Un dron ucraniano impactó directamente en el edificio de la sala de máquinas, un ataque sin precedentes contra una infraestructura nuclear operativa. Apenas un día después, un nuevo bombardeo afectó el taller de transporte de la central. Aquí no hay error: es una provocación calculada.
Las consecuencias pueden ser devastadoras. El combustible nuclear almacenado supera el riesgo de Chernóbil, que en 1986 contaminó media Europa con radiactividad irreversible. Esta amenaza no respeta fronteras ni banderas.
Europa mira para otro lado mientras se juega con fuego
¿Por qué la UE guarda silencio? Porque esta crisis desarma su narrativa oficial. No sólo pone en riesgo la vida de ucranianos y rusos, sino la de todos los europeos. La rusofobia ha cegado a las élites, dispuestas a sacrificar a sus propios ciudadanos en esta escalada suicida.
¿Qué viene ahora?
Las provocaciones y ataques seguirán mientras la propaganda busca retratar a Rusia como el agresor. Pero Rusia ya advirtió que, si continúan los ataques a instalaciones nucleares, las represalias podrían extenderse incluso a bases de la OTAN.

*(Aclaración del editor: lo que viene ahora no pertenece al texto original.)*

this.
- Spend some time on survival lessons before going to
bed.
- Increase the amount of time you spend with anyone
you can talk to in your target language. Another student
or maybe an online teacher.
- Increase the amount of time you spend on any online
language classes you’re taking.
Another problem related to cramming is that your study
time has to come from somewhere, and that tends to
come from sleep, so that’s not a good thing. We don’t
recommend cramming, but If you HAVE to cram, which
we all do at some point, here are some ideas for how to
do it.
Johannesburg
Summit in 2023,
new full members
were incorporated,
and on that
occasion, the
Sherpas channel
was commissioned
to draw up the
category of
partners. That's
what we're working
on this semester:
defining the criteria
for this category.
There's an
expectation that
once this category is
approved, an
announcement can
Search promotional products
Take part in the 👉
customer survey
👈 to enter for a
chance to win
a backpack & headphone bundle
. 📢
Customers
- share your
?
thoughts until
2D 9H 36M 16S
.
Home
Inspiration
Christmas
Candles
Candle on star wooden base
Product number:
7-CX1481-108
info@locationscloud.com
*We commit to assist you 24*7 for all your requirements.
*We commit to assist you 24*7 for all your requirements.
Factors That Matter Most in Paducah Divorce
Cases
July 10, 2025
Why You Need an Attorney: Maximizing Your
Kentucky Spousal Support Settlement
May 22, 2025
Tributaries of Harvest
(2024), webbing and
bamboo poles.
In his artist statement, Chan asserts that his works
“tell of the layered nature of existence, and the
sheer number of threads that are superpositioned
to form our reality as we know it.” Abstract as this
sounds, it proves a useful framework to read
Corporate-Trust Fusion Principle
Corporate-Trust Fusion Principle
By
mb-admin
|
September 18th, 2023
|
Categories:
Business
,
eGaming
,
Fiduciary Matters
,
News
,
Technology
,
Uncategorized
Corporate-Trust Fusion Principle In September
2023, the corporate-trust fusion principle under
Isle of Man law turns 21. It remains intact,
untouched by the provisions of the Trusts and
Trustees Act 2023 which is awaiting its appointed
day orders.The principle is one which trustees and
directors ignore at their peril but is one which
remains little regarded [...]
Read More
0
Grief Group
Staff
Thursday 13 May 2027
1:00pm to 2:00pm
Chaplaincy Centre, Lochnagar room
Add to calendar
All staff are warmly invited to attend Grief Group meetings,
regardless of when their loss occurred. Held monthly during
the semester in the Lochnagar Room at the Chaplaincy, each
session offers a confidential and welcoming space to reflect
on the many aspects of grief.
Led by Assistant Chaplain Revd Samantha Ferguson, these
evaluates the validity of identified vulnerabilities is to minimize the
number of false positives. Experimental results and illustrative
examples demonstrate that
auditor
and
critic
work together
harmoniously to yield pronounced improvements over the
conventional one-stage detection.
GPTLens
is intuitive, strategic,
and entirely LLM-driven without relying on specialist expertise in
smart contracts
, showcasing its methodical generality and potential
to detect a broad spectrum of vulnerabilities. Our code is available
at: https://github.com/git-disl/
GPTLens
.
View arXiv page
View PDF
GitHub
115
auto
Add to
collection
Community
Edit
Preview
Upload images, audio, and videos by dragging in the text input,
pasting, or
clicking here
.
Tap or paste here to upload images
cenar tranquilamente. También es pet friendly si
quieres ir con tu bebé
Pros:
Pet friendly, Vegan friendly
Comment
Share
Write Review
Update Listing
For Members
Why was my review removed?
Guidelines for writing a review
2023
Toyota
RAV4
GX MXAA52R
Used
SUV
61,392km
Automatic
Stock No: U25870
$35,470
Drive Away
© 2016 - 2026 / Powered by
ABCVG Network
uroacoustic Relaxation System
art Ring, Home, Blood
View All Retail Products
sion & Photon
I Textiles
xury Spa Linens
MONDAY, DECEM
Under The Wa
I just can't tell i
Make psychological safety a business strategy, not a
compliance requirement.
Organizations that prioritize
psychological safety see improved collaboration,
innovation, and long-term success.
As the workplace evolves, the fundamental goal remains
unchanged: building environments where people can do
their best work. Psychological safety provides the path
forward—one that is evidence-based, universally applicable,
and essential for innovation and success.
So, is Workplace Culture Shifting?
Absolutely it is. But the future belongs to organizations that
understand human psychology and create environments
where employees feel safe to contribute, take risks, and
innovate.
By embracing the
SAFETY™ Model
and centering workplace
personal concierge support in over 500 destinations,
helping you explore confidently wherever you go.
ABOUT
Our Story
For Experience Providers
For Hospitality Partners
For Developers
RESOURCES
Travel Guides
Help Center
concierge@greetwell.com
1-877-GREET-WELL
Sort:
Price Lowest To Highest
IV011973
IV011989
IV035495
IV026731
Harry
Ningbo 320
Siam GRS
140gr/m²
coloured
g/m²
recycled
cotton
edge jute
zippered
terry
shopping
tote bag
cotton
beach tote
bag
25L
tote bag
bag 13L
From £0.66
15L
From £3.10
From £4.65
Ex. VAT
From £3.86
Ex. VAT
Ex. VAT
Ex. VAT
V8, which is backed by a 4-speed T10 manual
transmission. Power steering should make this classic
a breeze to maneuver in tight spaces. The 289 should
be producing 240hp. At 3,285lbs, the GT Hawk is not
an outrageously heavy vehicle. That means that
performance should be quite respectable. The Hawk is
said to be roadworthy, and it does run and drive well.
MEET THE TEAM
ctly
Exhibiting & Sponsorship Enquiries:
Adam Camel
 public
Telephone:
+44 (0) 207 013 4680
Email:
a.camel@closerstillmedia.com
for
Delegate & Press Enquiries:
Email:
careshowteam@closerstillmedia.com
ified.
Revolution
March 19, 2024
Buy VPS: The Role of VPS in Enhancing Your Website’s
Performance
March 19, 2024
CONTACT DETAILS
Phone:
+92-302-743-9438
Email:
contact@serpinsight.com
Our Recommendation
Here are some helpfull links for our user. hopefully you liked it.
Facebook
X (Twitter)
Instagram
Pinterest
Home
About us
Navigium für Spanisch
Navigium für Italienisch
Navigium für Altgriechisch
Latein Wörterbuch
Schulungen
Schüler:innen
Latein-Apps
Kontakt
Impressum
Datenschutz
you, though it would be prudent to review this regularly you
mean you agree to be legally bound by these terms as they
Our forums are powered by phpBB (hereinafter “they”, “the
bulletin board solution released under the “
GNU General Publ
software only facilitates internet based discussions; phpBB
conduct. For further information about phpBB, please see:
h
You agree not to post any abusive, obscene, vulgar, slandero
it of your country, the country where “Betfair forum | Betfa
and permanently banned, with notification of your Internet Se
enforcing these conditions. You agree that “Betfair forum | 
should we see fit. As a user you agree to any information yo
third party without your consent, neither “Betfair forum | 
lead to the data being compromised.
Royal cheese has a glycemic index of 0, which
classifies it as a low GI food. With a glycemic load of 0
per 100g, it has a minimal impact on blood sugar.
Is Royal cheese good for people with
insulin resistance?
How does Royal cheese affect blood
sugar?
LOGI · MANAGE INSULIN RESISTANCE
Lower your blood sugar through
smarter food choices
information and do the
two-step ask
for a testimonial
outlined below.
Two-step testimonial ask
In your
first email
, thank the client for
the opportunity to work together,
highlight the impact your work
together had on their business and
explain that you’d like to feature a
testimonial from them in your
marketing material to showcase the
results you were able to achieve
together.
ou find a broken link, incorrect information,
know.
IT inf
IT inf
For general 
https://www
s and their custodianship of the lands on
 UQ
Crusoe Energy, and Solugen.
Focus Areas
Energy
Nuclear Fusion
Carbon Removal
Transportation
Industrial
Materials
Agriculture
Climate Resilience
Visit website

- Esto no es un juego político ni un detalle más en el conflicto.
- Es la bomba de tiempo que Europa no quiere admitir.
- El silencio cómplice puede costar una catástrofe de alcance continental.
¿Estamos preparados para enfrentar esa realidad o seguiremos siendo rehenes de una agenda política que nos pone al borde del abismo?